Он взял свою гитару и вышел, медленно ступая, а хозяин не нашелся, что ответить, хотя злые слова готовы были сорваться с губ, а кровь прилила к голове. С этого дня Эстебан Труэба не выпускал юношу из поля зрения, наблюдал за ним, придирался. Пытался помешать ему ходить в лицей, придумывал для него работу потяжелее, но юноша поднимался рано, а ложился поздно, и все успевал сделать. В том году Эстебан в присутствии отца ударил Педро хлыстом, — тот, наслушавшись синдикалистов в поселке, говорил крестьянам о воскресном отдыхе, о минимальной заработной плате, о пенсии, о медицинском обслуживании, о декретном отпуске для беременных, о свободном голосовании и самое главное — об объединении крестьян в организацию, чтобы дать отпор хозяевам.
Тем летом, когда Бланка приехала на каникулы в Лас Трес Мариас, она едва узнала Педро — он вырос на пятнадцать сантиметров и был совсем не похож на того пузатого мальчика, который проводил с ней каникулы ее детства. Она вышла из машины, расправила платье и впервые не побежала обнять его, а только кивнула в знак приветствия, хотя глазами сказала ему то, что остальные не должны были знать и о чем она уже написала в нескромных зашифрованных посланиях. Нянюшка наблюдала эту сцену краем глаза и насмешливо улыбалась. Проходя мимо Педро Терсеро, она состроила ему гримасу.
— Водись, сопляк, со своими, а не с сеньоритами, — сквозь зубы насмешливо проворчала она.
Вечером Бланка ужинала вместе со всеми в столовой, подавали жаркое из курицы — так их всегда встречали в Лас Трес Мариас, — и пока все сидели за столом после еды, а отец пил коньяк и рассказывал о привезенных из-за границы коровах и о золотоносных шахтах, в ней не было заметно никакого беспокойства. Она подождала, когда мать разрешит ей уйти, после чего спокойно встала, пожелала всем доброй ночи и отправилась в свою комнату. Впервые в жизни закрылась на ключ. Села на кровать, не раздеваясь, не зажигая света, подождала, пока смолкнут голоса близнецов, которые возились в соседней комнате, шаги слуг, скрип дверей, задвижек, пока дом не погрузится в сон. Тогда она открыла окно и прыгнула, упав на кусты гортензии, те, что много лет назад посадила ее тетя Ферула. Ночь была светлая, слышалось пение цикад и лягушек. Бланка глубоко вдохнула и ощутила сладкий запах персиков, сушившихся в патио. Подождала, чтобы глаза привыкли к полутьме, и тогда пошла прочь от дома, но не смогла уйти далеко — яростным лаем залились сторожевые псы, которых на ночь спускали с цепей.
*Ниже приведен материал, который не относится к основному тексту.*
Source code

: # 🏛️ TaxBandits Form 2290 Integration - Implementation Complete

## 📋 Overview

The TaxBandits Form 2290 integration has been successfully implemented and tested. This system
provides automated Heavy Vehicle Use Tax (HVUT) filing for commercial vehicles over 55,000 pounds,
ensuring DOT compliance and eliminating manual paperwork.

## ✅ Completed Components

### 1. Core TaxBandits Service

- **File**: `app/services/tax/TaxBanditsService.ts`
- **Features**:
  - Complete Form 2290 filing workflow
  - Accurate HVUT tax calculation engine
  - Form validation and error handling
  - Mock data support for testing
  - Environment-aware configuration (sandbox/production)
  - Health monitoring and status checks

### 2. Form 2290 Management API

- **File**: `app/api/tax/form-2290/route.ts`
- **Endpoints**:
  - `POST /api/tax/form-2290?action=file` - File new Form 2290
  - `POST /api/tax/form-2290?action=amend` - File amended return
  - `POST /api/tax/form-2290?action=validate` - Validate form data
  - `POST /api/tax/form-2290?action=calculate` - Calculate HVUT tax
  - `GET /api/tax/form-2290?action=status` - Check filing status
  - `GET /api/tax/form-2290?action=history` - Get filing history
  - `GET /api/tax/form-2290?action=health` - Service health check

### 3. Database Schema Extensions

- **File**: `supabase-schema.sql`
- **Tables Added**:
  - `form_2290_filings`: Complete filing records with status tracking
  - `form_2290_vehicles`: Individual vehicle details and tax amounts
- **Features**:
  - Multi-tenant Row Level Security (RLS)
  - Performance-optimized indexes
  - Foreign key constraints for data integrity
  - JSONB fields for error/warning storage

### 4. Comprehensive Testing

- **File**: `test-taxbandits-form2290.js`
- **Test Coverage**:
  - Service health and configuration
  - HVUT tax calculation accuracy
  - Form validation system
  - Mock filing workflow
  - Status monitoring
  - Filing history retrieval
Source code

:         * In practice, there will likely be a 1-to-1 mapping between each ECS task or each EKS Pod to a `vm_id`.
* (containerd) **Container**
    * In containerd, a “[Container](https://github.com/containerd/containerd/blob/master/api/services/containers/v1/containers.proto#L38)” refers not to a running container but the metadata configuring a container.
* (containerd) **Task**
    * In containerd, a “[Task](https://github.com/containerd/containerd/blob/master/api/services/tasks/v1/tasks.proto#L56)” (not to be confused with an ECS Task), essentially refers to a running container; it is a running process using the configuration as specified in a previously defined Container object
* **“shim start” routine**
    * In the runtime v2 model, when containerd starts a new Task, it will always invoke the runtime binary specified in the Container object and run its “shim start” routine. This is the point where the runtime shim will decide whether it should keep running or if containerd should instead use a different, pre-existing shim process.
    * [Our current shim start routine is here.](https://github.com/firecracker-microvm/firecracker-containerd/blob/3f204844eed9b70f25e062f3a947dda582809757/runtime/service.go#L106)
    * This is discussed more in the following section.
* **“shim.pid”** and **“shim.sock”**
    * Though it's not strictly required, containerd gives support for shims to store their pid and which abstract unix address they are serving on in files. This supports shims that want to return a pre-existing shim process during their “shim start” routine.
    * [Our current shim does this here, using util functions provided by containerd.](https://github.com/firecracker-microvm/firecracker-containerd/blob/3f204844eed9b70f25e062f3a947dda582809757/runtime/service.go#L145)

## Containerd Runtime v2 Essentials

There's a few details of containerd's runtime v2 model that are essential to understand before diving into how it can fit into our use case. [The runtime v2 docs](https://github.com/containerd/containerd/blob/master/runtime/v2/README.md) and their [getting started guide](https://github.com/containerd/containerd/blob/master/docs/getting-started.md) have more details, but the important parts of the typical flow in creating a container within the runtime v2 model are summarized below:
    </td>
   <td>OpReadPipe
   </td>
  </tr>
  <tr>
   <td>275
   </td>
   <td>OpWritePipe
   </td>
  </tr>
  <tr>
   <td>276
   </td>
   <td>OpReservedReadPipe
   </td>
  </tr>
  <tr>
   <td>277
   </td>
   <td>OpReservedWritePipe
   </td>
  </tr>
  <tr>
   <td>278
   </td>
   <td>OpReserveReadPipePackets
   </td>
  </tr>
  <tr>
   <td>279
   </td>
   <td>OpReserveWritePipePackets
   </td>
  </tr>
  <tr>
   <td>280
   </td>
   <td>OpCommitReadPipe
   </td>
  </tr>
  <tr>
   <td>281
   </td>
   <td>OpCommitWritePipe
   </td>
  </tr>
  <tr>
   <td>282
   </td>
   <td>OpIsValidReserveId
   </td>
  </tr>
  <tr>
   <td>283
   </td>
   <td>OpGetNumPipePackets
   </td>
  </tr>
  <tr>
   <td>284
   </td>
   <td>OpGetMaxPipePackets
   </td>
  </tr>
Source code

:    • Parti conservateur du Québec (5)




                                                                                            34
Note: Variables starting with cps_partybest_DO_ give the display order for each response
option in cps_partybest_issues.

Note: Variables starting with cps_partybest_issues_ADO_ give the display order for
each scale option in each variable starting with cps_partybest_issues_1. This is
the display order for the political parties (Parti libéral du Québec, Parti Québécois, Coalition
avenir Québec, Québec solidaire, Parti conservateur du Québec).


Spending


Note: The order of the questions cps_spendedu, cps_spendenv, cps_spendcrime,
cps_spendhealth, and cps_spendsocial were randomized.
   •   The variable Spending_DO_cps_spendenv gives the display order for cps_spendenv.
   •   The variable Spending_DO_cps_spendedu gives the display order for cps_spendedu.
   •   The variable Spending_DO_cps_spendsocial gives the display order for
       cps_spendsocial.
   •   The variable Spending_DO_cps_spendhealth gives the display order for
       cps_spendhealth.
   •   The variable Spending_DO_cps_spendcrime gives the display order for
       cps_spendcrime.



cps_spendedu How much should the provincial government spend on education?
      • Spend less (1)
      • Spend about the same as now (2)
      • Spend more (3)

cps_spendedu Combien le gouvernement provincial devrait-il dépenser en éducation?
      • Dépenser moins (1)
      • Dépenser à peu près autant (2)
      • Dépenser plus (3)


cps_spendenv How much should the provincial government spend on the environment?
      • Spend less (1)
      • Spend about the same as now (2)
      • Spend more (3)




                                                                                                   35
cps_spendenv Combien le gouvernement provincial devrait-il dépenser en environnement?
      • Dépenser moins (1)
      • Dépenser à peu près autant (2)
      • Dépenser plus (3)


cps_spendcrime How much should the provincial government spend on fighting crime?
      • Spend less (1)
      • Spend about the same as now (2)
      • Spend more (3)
Это были четыре свирепые ищейки, днем их запирали, и Бланка прежде видела их только издали и поняла, что они ее не признают. На какой-то миг ей стало жутко, она не могла взять себя в руки и уже готова была закричать, но потом вспомнила: Педро Гарсиа, старик, рассказывал ей, что воры раздеваются догола, и тогда собаки на них не набрасываются. Не колеблясь, она сбросила с себя одежду так быстро, как только могла, зажала ее под мышкой и снова пошла — спокойным шагом, молясь, чтобы собаки не почуяли ее страха. Они подбегали, лаяли, но она спокойно шла вперед. Собаки, приблизившись, рычали словно в замешательстве, — она не останавливалась. Один из псов, самый отважный, подбежал понюхать ее. Почувствовал ее теплое дыхание, но не признал человеческого запаха. Псы еще какое-то время рычали и лаяли, следуя за ней, но наконец устали и повернули назад. Бланка с облегчением вздохнула, и только сейчас поняв, что дрожит и покрыта потом, оперлась о дерево и подождала, пока не пройдет страх, от которого ноги стали ватными. Затем поспешно оделась и бросилась бежать к реке.